Say you were descending a trail with an upcoming corner that was partially obscured by brush, and you were traveling at what would normally be a speed at which you could stop before colliding with an oncoming hiker, runner, or mountain biker, but this time the person coming uphill is going much faster than typical (e.g., an equestrian going full gallop, a class 3 ebike at full speed, or an e-dirt bike like a Segway) then are you still at fault just because you were the one descending? Does the person coming the opposite direction at far faster than normal trail speed get absolved of responsibility simply because they were headed uphill?
I think like car accidents, they will split the fault into percentages in the police report.
 
I once came around a singletrack blind sharp corner at slow climbing speeds and found there was a group of newbie bikers parked on said singletrack ~5 feet back.
I can't be picturing this right -- in my head you were climbing, the others were stopped 5' off the trail, and you pedaled into them. That's not what happened, is it?
 
Relax/slow down and scream/yell.
On multi use/multi directional trails systems I always dial back my speed if blind corners are a concern and make noise.
I yell prior to every blind corner whether I am travelling up or down.
You can mess it up in either direction if corners are blind, so when pedaling up I ride defensively and when heading down I ride expecting to encounter some head down hiker/dog walker/bird watcher/fellow rider with ear buds in every blind turn.
 
I came around a blind uphill corner on a quiet rainy weekday, slowed way down because i couldnt see. Three pretty little blonde girls 5-6 years old in pigtails holding a rope like they were climbing a mountain. Mom was panting about 30 yards back

Ill never forget how thankful i was that i was going slow. I stopped and warned every biker i met that day that theres were little kids ahead.

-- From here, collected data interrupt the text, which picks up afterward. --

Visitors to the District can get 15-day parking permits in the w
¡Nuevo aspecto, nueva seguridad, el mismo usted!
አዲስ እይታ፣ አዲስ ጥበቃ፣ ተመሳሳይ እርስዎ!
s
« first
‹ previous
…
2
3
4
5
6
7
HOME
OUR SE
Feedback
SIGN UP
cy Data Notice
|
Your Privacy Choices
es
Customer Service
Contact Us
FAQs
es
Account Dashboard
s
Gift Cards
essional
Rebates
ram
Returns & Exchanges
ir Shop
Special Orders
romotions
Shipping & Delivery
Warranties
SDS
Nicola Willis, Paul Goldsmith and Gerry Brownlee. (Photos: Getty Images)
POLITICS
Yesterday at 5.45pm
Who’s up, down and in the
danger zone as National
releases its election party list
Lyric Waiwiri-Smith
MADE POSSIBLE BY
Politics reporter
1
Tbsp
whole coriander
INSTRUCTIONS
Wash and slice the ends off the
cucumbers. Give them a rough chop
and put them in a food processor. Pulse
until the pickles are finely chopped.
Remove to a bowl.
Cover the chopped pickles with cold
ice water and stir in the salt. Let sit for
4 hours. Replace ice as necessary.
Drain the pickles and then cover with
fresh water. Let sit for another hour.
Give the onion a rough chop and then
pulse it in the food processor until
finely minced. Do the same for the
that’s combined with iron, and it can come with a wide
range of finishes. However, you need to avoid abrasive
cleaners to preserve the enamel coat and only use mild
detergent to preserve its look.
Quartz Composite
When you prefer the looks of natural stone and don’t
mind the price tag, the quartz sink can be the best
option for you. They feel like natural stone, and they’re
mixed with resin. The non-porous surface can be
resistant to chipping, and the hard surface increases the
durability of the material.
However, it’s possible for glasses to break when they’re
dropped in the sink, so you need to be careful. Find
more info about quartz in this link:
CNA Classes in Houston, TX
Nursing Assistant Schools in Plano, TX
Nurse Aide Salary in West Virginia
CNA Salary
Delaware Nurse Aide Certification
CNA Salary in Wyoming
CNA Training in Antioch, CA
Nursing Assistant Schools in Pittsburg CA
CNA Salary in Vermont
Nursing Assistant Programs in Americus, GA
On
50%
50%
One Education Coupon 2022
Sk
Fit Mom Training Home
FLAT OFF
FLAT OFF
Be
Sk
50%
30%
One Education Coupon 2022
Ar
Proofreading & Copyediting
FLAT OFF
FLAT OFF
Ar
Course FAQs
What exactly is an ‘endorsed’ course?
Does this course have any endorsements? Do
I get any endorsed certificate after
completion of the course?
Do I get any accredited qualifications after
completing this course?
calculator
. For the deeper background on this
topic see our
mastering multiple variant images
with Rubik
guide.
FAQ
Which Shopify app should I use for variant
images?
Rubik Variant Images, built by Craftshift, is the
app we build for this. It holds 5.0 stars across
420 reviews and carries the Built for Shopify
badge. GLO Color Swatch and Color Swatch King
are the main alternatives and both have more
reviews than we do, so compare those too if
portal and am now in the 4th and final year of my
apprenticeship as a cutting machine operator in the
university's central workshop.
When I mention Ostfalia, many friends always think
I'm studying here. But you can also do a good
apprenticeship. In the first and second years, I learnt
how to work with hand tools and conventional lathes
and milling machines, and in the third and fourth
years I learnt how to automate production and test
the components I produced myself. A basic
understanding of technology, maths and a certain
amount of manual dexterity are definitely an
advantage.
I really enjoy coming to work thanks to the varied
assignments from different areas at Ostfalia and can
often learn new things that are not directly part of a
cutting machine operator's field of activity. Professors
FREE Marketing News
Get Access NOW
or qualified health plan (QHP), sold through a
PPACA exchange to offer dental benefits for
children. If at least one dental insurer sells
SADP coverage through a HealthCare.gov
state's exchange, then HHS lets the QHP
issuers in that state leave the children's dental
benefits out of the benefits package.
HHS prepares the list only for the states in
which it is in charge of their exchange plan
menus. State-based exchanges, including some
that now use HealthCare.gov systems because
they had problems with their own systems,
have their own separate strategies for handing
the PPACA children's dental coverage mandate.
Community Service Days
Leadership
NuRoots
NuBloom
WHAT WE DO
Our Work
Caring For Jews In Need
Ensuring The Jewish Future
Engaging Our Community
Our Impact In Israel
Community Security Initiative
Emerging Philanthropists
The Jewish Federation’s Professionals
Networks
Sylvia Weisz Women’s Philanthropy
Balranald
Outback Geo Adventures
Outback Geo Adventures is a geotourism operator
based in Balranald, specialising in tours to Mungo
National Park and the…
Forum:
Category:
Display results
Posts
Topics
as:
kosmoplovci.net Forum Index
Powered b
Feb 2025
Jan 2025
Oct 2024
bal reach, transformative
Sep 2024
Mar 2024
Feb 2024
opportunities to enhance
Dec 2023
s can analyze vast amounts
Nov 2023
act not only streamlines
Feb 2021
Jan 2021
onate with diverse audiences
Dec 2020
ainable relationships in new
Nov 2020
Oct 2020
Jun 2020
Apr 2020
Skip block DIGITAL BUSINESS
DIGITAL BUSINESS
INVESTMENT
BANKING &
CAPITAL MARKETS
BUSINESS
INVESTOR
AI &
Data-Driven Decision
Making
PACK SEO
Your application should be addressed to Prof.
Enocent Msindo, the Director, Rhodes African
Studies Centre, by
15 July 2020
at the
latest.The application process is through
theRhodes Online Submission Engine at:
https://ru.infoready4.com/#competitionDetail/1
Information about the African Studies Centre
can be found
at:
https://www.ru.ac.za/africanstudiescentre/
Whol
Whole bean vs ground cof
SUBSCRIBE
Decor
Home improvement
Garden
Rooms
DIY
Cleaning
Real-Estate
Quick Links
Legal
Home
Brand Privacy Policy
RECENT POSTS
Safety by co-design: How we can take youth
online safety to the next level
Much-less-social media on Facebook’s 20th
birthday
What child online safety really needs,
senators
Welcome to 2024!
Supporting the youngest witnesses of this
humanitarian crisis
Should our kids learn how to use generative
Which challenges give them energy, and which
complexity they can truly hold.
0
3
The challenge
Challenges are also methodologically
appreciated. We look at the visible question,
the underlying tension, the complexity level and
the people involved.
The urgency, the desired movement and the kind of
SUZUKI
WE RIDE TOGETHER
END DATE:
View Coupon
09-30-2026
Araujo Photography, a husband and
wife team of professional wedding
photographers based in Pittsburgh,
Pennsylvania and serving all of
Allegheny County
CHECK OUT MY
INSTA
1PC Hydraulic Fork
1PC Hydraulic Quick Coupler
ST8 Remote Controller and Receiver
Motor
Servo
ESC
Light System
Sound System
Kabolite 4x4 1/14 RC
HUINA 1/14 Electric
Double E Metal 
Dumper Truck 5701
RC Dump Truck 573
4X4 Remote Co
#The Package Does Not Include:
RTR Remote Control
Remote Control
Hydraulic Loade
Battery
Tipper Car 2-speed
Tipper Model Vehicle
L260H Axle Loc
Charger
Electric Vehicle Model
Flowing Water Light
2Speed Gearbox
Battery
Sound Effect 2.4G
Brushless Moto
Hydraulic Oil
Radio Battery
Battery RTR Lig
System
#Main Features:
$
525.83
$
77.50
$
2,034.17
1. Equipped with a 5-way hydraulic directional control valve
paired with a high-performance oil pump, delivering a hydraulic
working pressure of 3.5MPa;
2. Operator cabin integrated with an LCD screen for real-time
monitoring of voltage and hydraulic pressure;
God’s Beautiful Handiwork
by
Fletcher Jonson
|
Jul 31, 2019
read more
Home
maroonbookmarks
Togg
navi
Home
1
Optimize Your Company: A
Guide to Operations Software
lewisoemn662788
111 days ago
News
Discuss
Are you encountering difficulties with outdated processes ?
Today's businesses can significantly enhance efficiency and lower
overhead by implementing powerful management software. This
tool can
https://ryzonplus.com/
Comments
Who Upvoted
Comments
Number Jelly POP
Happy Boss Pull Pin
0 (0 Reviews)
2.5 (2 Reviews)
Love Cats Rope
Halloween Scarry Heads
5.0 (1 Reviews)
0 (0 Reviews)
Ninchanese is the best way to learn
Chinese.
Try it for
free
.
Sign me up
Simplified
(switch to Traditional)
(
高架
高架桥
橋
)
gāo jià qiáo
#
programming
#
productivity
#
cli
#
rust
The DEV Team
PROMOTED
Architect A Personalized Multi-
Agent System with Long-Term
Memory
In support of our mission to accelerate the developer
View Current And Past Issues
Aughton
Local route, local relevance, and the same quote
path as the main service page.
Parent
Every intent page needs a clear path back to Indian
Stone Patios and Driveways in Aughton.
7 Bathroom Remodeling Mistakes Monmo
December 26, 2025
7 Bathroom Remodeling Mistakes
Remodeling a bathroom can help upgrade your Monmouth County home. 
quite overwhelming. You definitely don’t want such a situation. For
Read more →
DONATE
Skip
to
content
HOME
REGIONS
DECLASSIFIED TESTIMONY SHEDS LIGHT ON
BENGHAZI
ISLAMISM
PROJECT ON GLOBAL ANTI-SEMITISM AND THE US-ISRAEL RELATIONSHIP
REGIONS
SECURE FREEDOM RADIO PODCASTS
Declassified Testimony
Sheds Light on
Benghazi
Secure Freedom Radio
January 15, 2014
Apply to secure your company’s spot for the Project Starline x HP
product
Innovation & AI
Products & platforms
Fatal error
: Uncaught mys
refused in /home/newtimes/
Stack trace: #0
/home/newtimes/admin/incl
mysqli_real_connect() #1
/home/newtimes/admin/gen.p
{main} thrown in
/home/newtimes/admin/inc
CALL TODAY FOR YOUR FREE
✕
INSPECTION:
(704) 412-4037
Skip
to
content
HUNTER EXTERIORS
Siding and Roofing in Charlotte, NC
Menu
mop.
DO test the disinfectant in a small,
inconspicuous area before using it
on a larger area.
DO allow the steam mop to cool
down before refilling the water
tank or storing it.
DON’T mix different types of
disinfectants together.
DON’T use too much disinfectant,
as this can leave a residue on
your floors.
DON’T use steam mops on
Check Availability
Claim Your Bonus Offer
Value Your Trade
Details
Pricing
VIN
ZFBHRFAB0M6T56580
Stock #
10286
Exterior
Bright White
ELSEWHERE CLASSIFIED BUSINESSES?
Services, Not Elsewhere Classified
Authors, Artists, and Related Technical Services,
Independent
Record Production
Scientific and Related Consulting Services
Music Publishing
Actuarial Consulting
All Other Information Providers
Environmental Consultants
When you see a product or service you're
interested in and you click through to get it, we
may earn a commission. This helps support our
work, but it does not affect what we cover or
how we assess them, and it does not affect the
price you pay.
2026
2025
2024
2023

county park, they have as much right to the place as i do.
 
I can't be picturing this right -- in my head you were climbing, the others were stopped 5' off the trail, and you pedaled into them. That's not what happened, is it?
They were stopped and chatting/drinking water on the singletrack. This is a mild ascending singletrack on a steep sidehill wholly defined by 1) an uphill, near-vertical wall of tree roots, and 1) a downhill cliff into a ravine. The uphill near-vertical wall is what made the turn blind. There is no off-trail. The blind turn is very small radius, so you can be 5-feet behind the apex and nobody will see you until 5-feet away.

There is no easy place for them to stop off-trail, but they just means they shouldn't be stopped on the trail right around the blind turn. They should have simply stopped farther away to give people better sightlines. But that's merely a dangerous faux pas on their part. I really should have been yelling (I wasn't doing that then) and slowed to crawling speeds at that corner.
 
Any time you attack a blind corner at full speed you are taking a pretty serious risk. And not just for others, but for yourself. I tend to avoid trails with blind corners. Besides people and animals, there can be fallen trees (actually very often where I live, as we have tons of beetle kill) — and at the very least random baby heads and other debris that aren’t usually there.

I do use a Timberbell, and have been thanked for it probably at least 50 times now. But I still don’t fly around blind corners. A popular trail next to my house has two blind corners on it. Despite it being obviously a mountain bike trail on the descent, marked as directional, and a sign saying “hiking not recommended” — there are hikers nonetheless. And they are wearing earbuds. I have come close to flattening people (and myself) in those two corners— so now I always slow down.

I have also almost t-boned bears in both locations. It was very close.